Curriculum Management, Learner Motivation and AI

Curriculum Management, Learner Motivation and AI

Akari’s core curriculum solution allows academics to design and create multiple patterns of teaching and assessment to ensure learner achievement of the desired learning outcomes – this includes patterns that maintain and rebuild learner engagement and motivation in the process while maintaining academic integrity and assessment authenticity.

Preventing Amotivation

There are many approaches to improving learner engagement and motivation. De facto remotivating interventions occur when amotivation has already happened. In Akari, we’re focussing on supporting Individualisation of the curriculum – that is, the intentional design of different patterns of teaching and assessment in advance in order to avoid amotivation and disengagement – as opposed to personalisation which occurs dynamically after the fact based on signals of demotivation and disengagement in order to ‘cure’ the problem.

Cost of Remotivation

Remotivation is an expensive process involving working with an individual student to rebuild motivation, so we’re providing tools to assist academics in designing a curriculum that prevents or at least reduces amotivation/demotivation.

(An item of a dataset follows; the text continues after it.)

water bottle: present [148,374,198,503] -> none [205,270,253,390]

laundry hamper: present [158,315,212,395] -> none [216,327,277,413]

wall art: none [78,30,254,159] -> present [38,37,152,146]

While that does include looking at the traditional signals of learner demotivation, it uses those signals to do root cause analysis to drive curriculum redesign rather than to drive time-intensive, in-person interventions for individual learners.

Addressing Learner Choices

Motivation and engagement is a process that starts before the learner even signs up for a programme of study.

The explosion of choice within Higher Education programmes and the parallel explosion of micro-learning opportunities create a real problem for learners to identify the right learning pathway for them.

In a sense, too much choice is as bad as no choice at all. So, we foresee a move away from browsing and searching course catalogues towards the creation of personalised learning pathways based on learner profiles and desired learner outcomes.

This will require portable learner profiles that belong to the learner and ways of assessing learner achievement of academic and non-academic outcomes.

These non-academic outcomes could be Graduate Attributes, 21st Century Transversal Skills or other professional skills such as in a framework like SFIA (Skills Framework for the Information Age).

AI can assist in both the mapping of skills and in determining learning pathways that optimise for time, skill level or other measures.

Misconceptions about AI

Unfortunately, a lot of the current hype around AI demonstrates that the people who think they are disrupting different industries and jobs don’t understand those industries or jobs very well.

In Akari, we see AI as an assistive technology that currently cannot and ultimately should not be making decisions. For example, we are looking at support for curriculum mapping to the UN Strategic Development Goals.

It’s a detailed, time-consuming process for people to come up with an initial mapping and to keep the mapping maintained and current, but AI can do that easily – while leaving the final judgement to the academic, as to whether the mapping is correct or the curriculum should be changed to ‘better align’ the mapping.

Again, AI could assist with this but it has to be the person’s call.